Now access the module attributes (and functions, classes etc) as:

print(mymodule.a)
>>> 5

To ignore any next attempt to import, add the module to sys:

sys.modules['mymodule'] = mymodule
13
votes

imp.new_module is deprecated since python 3.4

but the short solution from schlenk using types.ModuleType is still working in python 3.7

imp.new_module was replaced with importlib.util.module_from_spec

importlib.util.module_from_spec is preferred over using types.ModuleType to create a new module as spec is used to set as many import-controlled attributes on the module as possible.

importlib.util.spec_from_loader uses available loader APIs, such as InspectLoader.is_package(), to fill in any missing information on the spec.

these module attributes are __builtins__, __doc__, __loader__, __name__, __package__, __spec__

import sys, importlib

my_name = 'my_module'
my_spec = importlib.util.spec_from_loader(my_name, loader=None)

my_module = importlib.util.module_from_spec(my_spec)

my_code = '''
def f():
    print('f says hello')
'''
exec(my_code, my_module.__dict__)
sys.modules['my_module'] = my_module

my_module.f()
5
votes

You could simply create a Module object and stuff it into sys.modules and put your code inside.

Something like:

import sys
from types import ModuleType
mod = ModuleType('mymodule')
sys.modules['mymodule'] = mod
exec(mycode, mod.__dict__)
3
votes

If the code for the module is in a string, you can forgo using StringIO and use it directly with exec, as illustrated below with a file named dynmodule.py. Works in Python 2 & 3.

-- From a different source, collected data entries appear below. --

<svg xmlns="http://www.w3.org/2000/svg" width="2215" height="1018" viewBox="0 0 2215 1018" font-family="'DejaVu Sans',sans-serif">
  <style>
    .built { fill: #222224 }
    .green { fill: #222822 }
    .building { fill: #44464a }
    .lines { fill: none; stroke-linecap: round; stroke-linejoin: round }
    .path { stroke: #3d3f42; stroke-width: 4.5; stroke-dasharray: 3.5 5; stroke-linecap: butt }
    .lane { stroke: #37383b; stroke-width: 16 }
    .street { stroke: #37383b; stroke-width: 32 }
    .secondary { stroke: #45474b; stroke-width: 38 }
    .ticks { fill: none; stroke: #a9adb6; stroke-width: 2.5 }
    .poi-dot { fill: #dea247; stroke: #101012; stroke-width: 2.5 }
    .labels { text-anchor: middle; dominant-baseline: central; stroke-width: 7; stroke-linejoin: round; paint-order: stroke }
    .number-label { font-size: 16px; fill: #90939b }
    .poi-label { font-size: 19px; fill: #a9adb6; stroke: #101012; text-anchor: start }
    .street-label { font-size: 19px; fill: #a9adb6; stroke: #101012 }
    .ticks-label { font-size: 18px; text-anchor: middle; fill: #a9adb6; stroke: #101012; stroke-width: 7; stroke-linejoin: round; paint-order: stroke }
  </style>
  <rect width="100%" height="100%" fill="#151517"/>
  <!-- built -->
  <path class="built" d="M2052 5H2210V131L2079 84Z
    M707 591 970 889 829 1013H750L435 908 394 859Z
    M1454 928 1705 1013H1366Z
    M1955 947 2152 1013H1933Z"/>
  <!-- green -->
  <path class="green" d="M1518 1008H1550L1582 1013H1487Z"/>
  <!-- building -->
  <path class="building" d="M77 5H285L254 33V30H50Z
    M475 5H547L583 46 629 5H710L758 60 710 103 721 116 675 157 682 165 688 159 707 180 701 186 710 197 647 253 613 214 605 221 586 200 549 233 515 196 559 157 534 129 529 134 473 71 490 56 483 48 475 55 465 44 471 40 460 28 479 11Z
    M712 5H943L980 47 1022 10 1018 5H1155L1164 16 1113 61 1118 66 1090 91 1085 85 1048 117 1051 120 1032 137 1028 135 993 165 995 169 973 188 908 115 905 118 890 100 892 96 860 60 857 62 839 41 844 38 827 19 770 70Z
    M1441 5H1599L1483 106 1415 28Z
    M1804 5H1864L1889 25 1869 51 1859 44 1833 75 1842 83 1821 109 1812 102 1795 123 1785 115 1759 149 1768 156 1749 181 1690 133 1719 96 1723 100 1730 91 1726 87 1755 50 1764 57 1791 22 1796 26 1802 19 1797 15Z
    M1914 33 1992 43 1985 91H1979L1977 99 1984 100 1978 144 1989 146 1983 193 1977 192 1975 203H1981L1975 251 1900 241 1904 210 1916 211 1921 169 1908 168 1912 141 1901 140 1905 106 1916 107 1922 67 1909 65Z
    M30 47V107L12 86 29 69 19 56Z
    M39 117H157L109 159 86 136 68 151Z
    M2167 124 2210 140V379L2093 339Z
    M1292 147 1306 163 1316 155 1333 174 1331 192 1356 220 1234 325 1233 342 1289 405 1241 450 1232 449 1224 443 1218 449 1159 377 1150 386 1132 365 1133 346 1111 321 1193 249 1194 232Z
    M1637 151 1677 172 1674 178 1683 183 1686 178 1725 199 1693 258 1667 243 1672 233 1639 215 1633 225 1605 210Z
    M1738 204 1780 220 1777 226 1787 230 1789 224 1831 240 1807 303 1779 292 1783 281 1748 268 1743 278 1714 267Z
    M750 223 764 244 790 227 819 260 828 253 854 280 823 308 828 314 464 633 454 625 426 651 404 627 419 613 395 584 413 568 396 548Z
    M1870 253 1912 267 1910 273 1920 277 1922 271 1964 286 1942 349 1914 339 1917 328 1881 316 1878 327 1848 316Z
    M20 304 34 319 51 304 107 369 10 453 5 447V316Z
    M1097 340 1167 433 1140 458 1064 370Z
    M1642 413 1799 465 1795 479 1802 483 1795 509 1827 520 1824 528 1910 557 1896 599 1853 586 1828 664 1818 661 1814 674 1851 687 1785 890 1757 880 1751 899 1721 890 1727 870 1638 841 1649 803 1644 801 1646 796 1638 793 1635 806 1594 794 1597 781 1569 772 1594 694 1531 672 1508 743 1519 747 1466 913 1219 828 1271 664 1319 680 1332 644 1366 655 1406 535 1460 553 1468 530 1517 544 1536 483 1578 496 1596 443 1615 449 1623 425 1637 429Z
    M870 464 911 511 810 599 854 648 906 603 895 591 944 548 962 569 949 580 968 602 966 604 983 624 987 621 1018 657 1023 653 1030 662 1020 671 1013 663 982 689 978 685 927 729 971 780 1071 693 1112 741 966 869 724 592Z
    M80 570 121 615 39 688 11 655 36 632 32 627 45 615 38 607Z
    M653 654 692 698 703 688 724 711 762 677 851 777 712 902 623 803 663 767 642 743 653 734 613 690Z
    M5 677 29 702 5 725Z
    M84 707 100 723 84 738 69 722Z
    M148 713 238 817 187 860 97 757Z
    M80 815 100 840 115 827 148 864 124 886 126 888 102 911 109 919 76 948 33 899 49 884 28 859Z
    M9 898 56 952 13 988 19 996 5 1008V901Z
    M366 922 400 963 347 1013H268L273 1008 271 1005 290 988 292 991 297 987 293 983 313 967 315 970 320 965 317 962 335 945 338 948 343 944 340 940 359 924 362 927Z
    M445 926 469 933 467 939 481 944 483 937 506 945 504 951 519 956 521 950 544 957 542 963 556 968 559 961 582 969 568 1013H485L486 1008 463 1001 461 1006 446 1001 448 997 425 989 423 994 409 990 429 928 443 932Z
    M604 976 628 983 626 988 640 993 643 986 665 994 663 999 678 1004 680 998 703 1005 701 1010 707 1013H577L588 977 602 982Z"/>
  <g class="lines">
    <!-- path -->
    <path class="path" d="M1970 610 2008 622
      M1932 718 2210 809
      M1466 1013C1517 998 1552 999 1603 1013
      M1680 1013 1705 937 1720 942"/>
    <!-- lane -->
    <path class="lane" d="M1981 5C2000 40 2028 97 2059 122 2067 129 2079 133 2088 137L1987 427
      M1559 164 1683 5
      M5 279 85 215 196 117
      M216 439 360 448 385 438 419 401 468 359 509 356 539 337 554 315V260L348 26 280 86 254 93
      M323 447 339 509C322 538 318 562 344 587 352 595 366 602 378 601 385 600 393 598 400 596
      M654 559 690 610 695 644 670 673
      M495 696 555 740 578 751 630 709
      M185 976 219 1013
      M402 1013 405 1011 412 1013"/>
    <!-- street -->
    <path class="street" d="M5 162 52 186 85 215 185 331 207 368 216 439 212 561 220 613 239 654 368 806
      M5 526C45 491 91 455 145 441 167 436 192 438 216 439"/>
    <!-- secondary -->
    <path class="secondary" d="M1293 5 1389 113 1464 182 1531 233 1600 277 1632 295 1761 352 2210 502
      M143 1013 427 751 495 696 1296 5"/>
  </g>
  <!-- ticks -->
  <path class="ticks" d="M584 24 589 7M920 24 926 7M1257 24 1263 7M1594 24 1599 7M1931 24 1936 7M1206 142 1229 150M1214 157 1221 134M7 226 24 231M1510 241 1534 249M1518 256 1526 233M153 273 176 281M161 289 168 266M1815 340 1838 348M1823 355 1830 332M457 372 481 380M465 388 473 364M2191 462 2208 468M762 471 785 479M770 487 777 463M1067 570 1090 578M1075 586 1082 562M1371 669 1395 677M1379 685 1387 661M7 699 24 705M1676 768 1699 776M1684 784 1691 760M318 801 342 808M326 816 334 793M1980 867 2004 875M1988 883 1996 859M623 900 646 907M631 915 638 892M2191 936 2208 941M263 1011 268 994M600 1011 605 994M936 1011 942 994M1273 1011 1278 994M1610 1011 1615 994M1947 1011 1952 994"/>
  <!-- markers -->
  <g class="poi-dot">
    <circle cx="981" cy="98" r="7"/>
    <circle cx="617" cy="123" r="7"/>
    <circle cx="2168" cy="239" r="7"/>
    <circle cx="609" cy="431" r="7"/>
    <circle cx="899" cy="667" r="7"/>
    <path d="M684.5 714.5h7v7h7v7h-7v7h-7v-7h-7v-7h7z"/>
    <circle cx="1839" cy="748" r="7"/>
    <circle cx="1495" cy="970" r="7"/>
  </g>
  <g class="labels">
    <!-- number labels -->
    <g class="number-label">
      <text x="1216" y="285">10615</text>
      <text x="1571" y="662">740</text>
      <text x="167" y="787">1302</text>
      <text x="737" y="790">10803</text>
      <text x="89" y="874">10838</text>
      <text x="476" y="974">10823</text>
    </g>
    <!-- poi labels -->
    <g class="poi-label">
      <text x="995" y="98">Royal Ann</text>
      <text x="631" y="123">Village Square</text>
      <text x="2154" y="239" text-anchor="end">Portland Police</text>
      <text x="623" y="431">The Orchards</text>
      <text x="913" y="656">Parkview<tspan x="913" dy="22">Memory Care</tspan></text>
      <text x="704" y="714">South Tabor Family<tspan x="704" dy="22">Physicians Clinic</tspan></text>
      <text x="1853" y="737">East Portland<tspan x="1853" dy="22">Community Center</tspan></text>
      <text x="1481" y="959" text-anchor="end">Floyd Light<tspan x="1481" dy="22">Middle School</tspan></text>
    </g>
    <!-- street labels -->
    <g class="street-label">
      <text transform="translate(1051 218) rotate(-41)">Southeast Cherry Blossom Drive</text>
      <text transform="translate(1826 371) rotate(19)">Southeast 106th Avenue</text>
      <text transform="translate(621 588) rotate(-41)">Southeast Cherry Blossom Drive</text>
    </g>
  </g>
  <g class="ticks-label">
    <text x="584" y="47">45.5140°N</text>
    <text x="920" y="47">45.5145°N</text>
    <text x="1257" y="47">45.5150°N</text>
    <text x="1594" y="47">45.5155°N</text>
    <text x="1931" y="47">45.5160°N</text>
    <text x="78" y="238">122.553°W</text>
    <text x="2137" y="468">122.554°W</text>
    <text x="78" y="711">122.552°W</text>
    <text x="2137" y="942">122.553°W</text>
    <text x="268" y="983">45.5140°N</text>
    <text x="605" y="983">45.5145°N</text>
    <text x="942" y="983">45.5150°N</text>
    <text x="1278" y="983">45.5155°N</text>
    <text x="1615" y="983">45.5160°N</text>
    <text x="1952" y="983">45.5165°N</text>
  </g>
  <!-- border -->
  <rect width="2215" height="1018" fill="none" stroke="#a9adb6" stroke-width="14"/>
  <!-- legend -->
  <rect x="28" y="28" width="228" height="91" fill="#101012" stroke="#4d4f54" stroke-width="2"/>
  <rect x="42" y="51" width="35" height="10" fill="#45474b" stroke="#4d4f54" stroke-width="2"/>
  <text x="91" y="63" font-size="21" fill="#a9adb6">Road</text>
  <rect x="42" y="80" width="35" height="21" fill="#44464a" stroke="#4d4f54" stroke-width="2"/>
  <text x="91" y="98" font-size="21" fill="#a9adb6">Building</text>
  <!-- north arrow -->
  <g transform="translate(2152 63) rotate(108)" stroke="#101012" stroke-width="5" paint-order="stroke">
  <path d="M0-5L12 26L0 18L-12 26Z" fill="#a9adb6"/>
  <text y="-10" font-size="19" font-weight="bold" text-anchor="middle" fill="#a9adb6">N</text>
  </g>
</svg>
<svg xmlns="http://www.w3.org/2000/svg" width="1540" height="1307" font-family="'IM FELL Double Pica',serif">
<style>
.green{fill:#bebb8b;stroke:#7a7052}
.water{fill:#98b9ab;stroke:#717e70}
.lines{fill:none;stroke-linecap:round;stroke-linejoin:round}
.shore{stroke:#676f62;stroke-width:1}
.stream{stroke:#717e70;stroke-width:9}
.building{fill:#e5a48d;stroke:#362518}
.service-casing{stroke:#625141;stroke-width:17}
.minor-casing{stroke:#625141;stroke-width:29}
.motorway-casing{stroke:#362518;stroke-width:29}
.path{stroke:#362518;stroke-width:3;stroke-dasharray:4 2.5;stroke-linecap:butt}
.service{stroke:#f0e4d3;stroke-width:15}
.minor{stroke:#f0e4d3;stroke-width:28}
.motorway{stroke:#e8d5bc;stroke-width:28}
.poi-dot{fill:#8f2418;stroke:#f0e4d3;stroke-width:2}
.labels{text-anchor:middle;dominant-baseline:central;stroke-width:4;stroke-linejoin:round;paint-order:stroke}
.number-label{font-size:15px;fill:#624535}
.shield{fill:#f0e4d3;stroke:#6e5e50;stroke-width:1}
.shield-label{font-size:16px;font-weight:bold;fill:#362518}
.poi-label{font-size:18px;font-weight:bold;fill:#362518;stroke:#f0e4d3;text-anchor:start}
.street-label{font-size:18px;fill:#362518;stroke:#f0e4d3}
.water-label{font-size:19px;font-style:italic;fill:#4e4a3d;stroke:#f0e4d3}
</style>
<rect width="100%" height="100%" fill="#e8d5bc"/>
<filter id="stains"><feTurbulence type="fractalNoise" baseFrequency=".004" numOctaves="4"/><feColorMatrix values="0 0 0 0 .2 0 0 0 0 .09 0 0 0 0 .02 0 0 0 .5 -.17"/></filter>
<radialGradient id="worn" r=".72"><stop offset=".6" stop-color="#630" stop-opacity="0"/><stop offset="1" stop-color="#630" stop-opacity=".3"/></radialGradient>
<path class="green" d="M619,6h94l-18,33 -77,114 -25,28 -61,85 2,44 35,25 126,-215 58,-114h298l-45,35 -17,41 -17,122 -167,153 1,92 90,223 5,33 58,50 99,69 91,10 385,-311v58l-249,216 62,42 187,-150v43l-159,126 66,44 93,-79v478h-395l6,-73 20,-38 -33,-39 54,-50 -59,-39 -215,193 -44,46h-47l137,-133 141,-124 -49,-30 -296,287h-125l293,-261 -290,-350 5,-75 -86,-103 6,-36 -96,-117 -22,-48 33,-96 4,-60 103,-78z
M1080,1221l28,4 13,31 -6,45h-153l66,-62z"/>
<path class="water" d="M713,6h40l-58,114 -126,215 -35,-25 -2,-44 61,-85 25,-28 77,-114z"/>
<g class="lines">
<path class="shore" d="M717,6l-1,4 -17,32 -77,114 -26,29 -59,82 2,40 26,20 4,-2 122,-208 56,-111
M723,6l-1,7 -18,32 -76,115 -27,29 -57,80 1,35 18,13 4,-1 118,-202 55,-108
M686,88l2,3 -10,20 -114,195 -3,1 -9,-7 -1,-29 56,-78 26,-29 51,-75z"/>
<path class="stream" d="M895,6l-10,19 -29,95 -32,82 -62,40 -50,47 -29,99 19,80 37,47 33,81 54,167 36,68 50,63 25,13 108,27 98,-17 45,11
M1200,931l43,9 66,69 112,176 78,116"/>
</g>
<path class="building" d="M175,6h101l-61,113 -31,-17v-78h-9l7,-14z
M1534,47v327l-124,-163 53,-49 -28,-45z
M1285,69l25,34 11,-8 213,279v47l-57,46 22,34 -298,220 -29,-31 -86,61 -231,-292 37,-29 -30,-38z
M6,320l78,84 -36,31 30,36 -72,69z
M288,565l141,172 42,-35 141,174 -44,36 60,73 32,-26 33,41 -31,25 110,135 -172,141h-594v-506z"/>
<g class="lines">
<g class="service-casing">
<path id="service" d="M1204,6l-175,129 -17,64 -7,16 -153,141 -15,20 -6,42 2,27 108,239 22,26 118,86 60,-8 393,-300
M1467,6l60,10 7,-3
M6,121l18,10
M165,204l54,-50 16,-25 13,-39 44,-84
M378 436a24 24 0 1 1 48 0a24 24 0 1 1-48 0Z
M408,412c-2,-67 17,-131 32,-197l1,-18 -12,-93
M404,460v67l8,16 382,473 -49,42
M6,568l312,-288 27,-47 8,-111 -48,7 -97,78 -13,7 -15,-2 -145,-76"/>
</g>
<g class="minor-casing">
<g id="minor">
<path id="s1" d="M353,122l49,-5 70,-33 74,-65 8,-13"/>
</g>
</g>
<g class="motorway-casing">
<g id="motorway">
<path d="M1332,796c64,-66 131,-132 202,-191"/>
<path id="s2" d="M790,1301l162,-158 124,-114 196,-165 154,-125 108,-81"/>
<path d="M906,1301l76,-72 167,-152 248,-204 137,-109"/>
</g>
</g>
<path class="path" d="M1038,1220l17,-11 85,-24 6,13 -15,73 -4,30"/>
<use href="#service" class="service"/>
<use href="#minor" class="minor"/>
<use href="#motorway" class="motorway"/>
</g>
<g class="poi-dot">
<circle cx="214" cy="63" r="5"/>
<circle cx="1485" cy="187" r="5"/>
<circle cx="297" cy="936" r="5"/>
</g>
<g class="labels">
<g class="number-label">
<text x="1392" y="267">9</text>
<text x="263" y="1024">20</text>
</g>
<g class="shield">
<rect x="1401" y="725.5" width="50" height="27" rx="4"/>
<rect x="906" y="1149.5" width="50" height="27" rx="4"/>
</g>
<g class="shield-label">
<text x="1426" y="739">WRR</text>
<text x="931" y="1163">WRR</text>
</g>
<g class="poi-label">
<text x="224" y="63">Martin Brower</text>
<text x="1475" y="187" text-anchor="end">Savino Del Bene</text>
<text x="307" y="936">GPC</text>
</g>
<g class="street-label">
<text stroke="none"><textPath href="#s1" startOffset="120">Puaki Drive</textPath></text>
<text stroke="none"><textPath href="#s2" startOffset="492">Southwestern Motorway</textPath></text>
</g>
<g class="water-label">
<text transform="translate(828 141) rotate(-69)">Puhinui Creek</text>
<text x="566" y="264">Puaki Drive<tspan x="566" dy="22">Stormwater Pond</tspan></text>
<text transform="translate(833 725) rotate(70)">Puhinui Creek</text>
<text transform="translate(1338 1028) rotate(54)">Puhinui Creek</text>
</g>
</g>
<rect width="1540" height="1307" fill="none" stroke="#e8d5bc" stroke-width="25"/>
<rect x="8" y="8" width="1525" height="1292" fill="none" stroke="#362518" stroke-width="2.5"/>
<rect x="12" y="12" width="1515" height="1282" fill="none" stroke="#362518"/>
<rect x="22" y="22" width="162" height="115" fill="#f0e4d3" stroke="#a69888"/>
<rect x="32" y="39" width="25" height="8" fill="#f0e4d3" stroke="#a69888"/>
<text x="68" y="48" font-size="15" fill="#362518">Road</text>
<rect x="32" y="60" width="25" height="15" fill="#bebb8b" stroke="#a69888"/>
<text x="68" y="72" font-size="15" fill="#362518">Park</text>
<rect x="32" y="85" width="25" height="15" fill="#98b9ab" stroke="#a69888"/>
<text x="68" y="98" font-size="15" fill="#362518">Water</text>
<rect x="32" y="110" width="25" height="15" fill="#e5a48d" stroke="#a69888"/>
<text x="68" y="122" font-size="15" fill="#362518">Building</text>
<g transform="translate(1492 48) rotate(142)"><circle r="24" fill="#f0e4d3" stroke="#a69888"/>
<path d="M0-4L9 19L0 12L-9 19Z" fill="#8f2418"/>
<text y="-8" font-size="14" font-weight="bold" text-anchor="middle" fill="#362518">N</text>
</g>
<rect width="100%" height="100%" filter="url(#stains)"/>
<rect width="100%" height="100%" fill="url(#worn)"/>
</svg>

from __future__ import print_function

class _DynamicModule(object):
    def load(self, code):
        execdict = {'__builtins__': None}  # optional, to increase safety
        exec(code, execdict)
        keys = execdict.get(
            '__all__',  # use __all__ attribute if defined
            # else all non-private attributes
            (key for key in execdict if not key.startswith('_')))
        for key in keys:
            setattr(self, key, execdict[key])

# replace this module object in sys.modules with empty _DynamicModule instance
# see Stack Overflow question:
# https://stackguides.com/questions/5365562/why-is-the-value-of-name-changing-after-assignment-to-sys-modules-name
import sys as _sys
_ref, _sys.modules[__name__] = _sys.modules[__name__], _DynamicModule()

if __name__ == '__main__':
    import dynmodule  # name of this module
    import textwrap  # for more readable code formatting in sample string

    # string to be loaded can come from anywhere or be generated on-the-fly
    module_code = textwrap.dedent("""\
        foo, bar, baz = 5, 8, 2

        def func():
            return foo*bar + baz

        __all__ = 'foo', 'bar', 'func'  # 'baz' not included
        """)

    dynmodule.load(module_code)  # defines module's contents

    print('dynmodule.foo:', dynmodule.foo)
    try:
        print('dynmodule.baz:', dynmodule.baz)
    except AttributeError:
        print('no dynmodule.baz attribute was defined')
    else:
        print('Error: there should be no dynmodule.baz module attribute')
    print('dynmodule.func() returned:', dynmodule.func())

Output:

dynmodule.foo: 5
no dynmodule.baz attribute was defined
dynmodule.func() returned: 42

Setting the '__builtins__' entry to None in the execdict dictionary prevents the code from directly executing any built-in functions, like __import__, and so makes running it safer. You can ease that restriction by selectively adding things to it you feel are OK and/or required.

It's also possible to add your own predefined utilities and attributes which you'd like made available to the code thereby creating a custom execution context for it to run in. That sort of thing can be useful for implementing a "plug-in" or other user-extensible architecture.

-1
votes

you could use exec or eval to execute python code as a string. see here, here and here

-2
votes

The documentation for imp.load_source says (my emphasis):

The file argument is the source file, open for reading as text, from the beginning. It must currently be a real file object, not a user-defined class emulating a file.

... so you may be out of luck with this method, I'm afraid.

Perhaps eval would be enough for you in this case?

This sounds like a rather surprising requirement, though - it might help if you add some more to your question about the problem you're really trying to solve.